***** MATERIAL PROVIDED

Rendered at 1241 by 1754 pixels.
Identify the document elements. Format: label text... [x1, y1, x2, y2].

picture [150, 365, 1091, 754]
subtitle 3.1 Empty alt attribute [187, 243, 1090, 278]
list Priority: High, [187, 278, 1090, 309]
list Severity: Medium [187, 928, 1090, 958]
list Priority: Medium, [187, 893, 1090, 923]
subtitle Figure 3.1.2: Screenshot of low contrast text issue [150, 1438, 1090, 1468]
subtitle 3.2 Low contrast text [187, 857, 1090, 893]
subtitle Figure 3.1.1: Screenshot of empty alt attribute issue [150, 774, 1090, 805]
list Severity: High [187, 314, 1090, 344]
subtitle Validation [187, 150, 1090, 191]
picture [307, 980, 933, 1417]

**********

▸ **REQUIREMENT**: Can you give these lines from all the records as a Markdown table with two columns, Row and Line, numbering each row and leaving out blank lines?

▸ **SOLUTION FOR THIS PROBLEM**:
| Row | Line |
|---|---|
| 1 | Rendered at 1241 by 1754 pixels. |
| 2 | Identify the document elements. Format: label text... [x1, y1, x2, y2]. |
| 3 | picture [150, 365, 1091, 754] |
| 4 | subtitle 3.1 Empty alt attribute [187, 243, 1090, 278] |
| 5 | list Priority: High, [187, 278, 1090, 309] |
| 6 | list Severity: Medium [187, 928, 1090, 958] |
| 7 | list Priority: Medium, [187, 893, 1090, 923] |
| 8 | subtitle Figure 3.1.2: Screenshot of low contrast text issue [150, 1438, 1090, 1468] |
| 9 | subtitle 3.2 Low contrast text [187, 857, 1090, 893] |
| 10 | subtitle Figure 3.1.1: Screenshot of empty alt attribute issue [150, 774, 1090, 805] |
| 11 | list Severity: High [187, 314, 1090, 344] |
| 12 | subtitle Validation [187, 150, 1090, 191] |
| 13 | picture [307, 980, 933, 1417] |